Our findings may reflect excessive reliance on age in current risk determination. At a population level there is no doubt that ageing increases the risk of almost all harmful outcomes, but chronological age fails to capture individual differences. At its core, frailty exposes the variation in ageing trajectories between individuals [
8]. In this study, age was not independently predictive of any outcome once frailty was included in modelling. It is however important to recognize that the GRACE estimation, which includes age as a key variable, peformed well in the discrimination of 12-month mortality in the study population, but worth acknowledging that frailty could improve this further and provide net reclassification benefit. Such improvements in the discrimination of existing risk scores are rarely achieved by new biomarkers [
26] and this finding merits further evaluation in larger cohorts, or perhaps in future iterations of the GRACE tool.
The 2015 European Society of Cardiology guidelines recommend use of the GRACE 2.0 calculator to assess patient risk after myocardial infarction, stating that the value of such tools is “undisputed”. However, the guidelines acknowledge that “the impact of risk score implementation on patient outcomes has not been adequately investigated” [
27]. The complexities of managing frail patients are recognized, particularly with regard to invasive strategies and adjusted dose regimes for antiplatelets, beta-blockers and ACE-inhibitors. In our study no frail patients attended cardiac rehabilitation, in keeping with referral patterns observed elsewhere [
28]. This is despite increasing evidence in favour of structured physical activity programmes amongst individuals living with frailty [
29]. The European Association of Preventative Cardiology have recently identified the pressing clinical need for further research into the area of frailty and cardiac rehabilitation [
30]. No specific frailty tool is recommended by these guidelines, which in part reflects a lack of consensus in the broader frailty literature. A recent systematic review identified reports of 67 different frailty tools, of which the CFS is one of the most highly cited [
15].
Other recent guidelines for the management for older patients have focussed on multimorbidity, such as from the National Institute for Health and Care Excellence (NICE) [
31]. However, the Charlson comorbidity index did not add to the GRACE estimation in our study, suggesting that simplistic counts of comorbidity may be less important than assessing the functional manifestations of these conditions. We have demonstrated that the Karnofsky performance scale was an independent predictor of mortality beyond GRACE, although discrimination was not as strong as with the CFS. It is possible that such functional and disability scales may add further objectivity to the classification of frailty.
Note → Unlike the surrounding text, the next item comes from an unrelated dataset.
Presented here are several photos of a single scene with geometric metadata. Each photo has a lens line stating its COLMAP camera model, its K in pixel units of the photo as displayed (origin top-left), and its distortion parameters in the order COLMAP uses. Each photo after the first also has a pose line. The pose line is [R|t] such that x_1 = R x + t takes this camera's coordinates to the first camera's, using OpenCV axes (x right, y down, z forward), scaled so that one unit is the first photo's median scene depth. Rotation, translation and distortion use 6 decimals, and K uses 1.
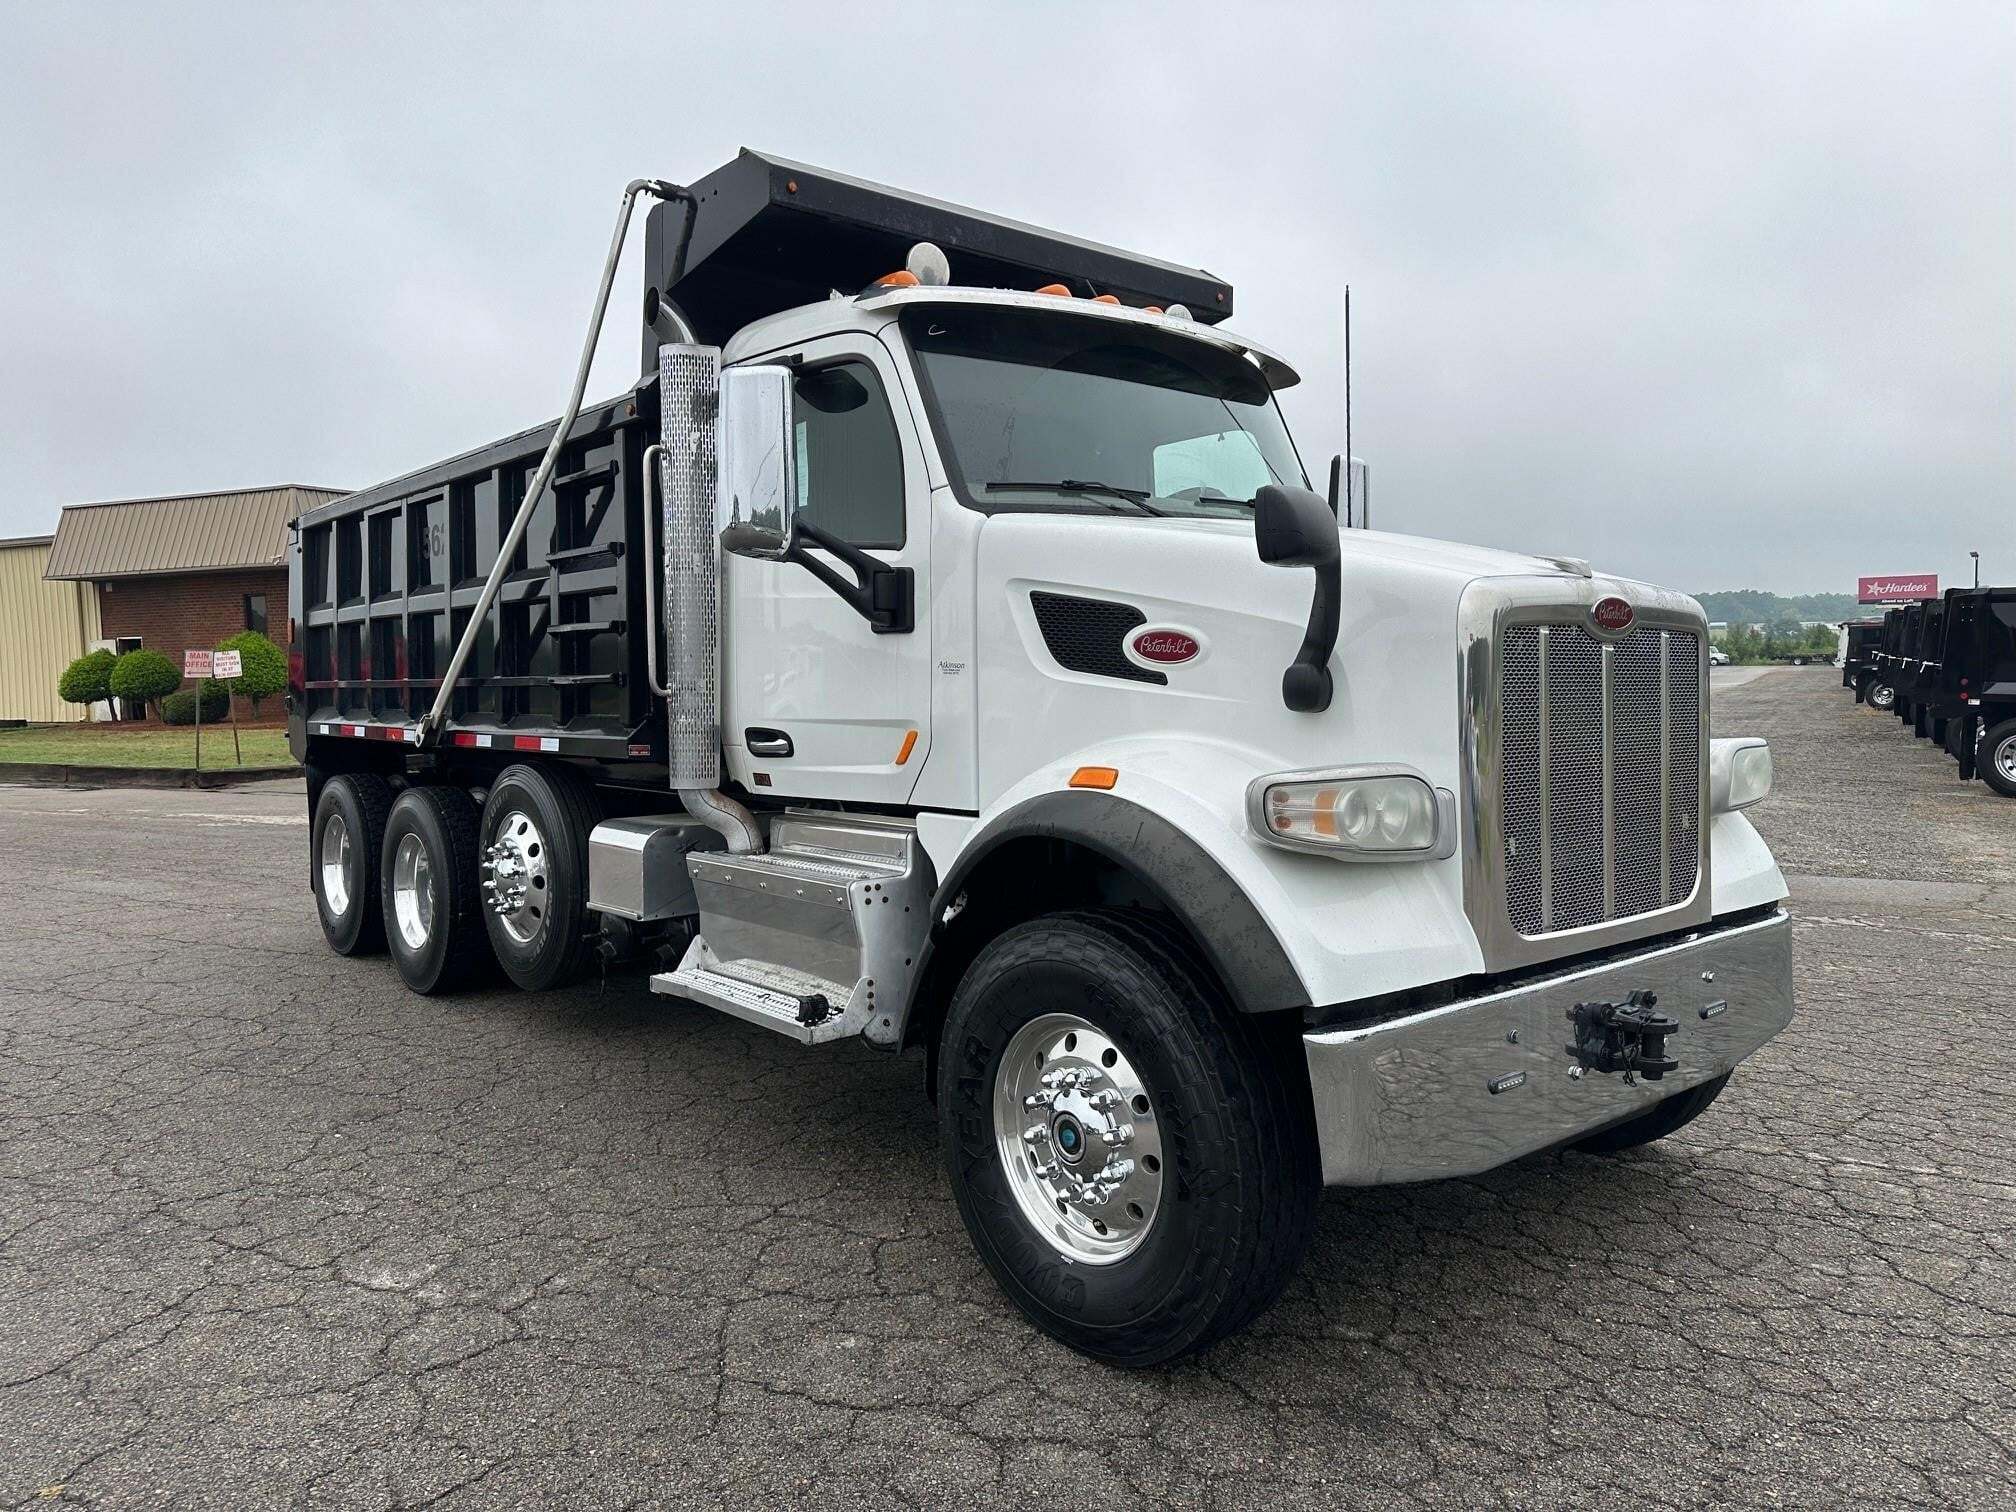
lens RADIAL K [[1426.8, 0, 1074.5], [0, 1426.8, 724.6], [0, 0, 1]] dist [0.072479, -0.003040]
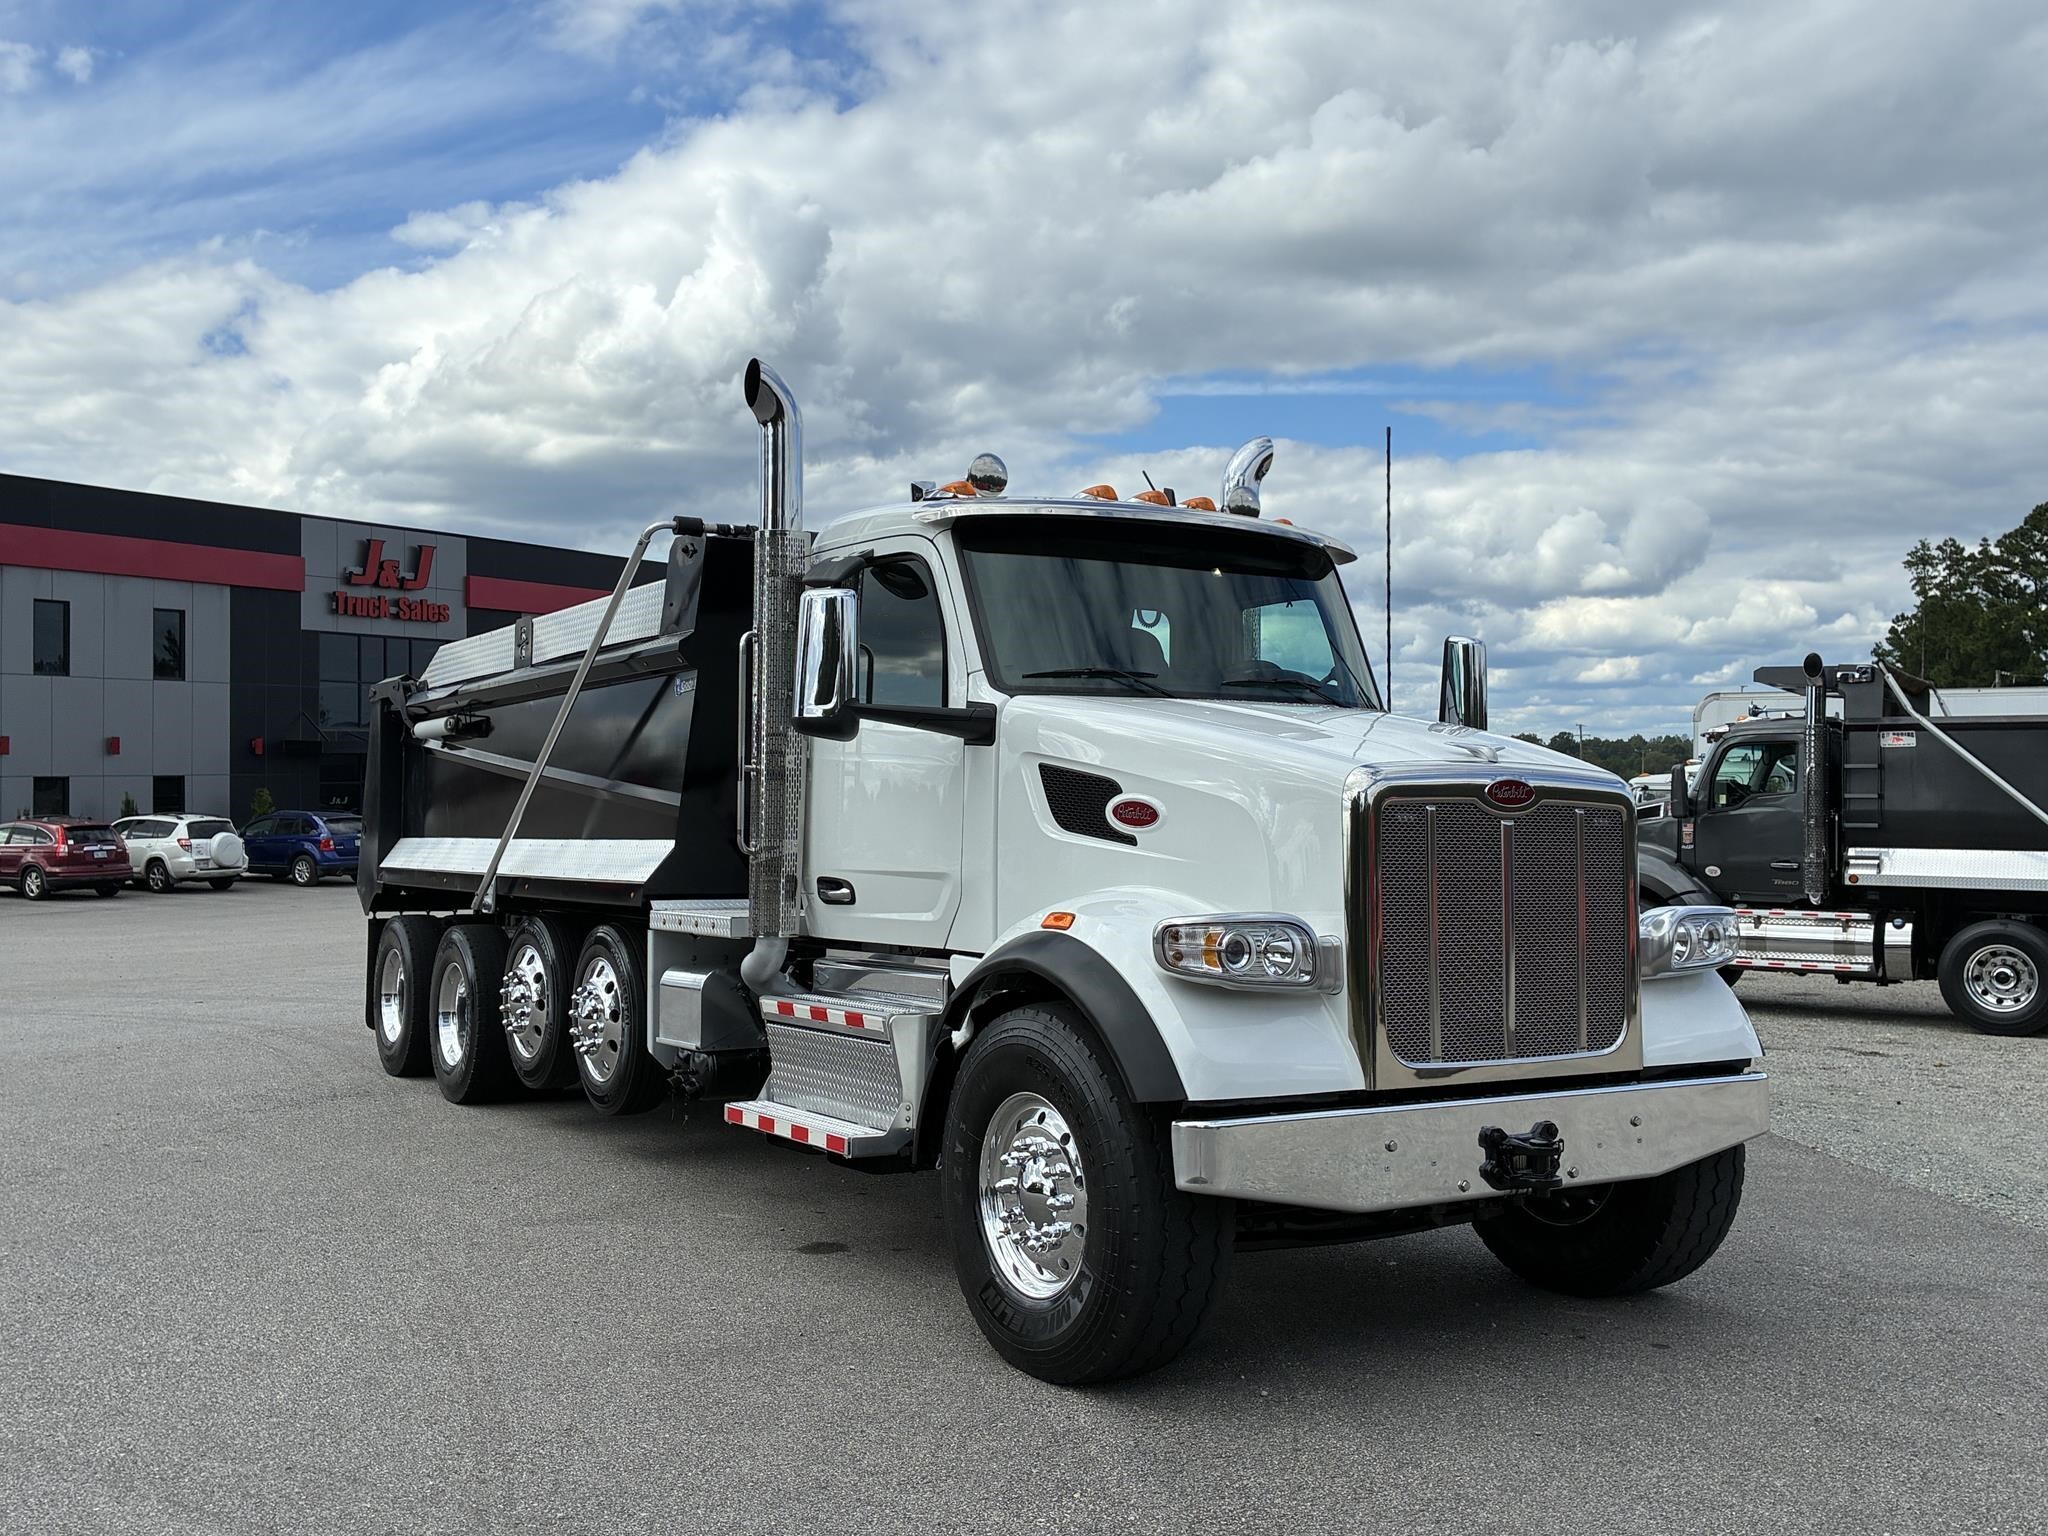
lens RADIAL K [[1807.4, 0, 1013.1], [0, 1807.4, 771.4], [0, 0, 1]] dist [0.011741, 0.008173]
pose [[0.986404, 0.012162, -0.163888, 0.184162], [-0.023824, 0.997306, -0.069383, 0.015090], [0.162602, 0.072344, 0.984036, -0.447092]]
Our study has some limitations. The study population was recruited for potential selection into a study of future care planning. An age cutoff was chosen to enrich for the frailty measure, but this limited the identification of younger patients with impairments. The study cohort was therefore likely to have been at higher risk than a general, older cardiology population. Despite this, only 20% of our study population were graded with a CFS score ≥ 5, which represents a realistic proportion for additional intervention such as future care planning. The CFS did not independently predict hospital readmission, but this may be related to competing mortality risk amongst frail patients. It is critical that an effective frailty measure does not saturate in the target population, as this would lack any clinical utility beyond age. The distribution of CFS scores across our study was significantly less frail than in the Canadian older community-dwelling population in which it was first described [
14]. This may be due to a younger but more medically comorbid sample hospitalized with myocardial infarction, but may also reflect our limited sample size. Although we undertook external validation this was also performed in a small cohort.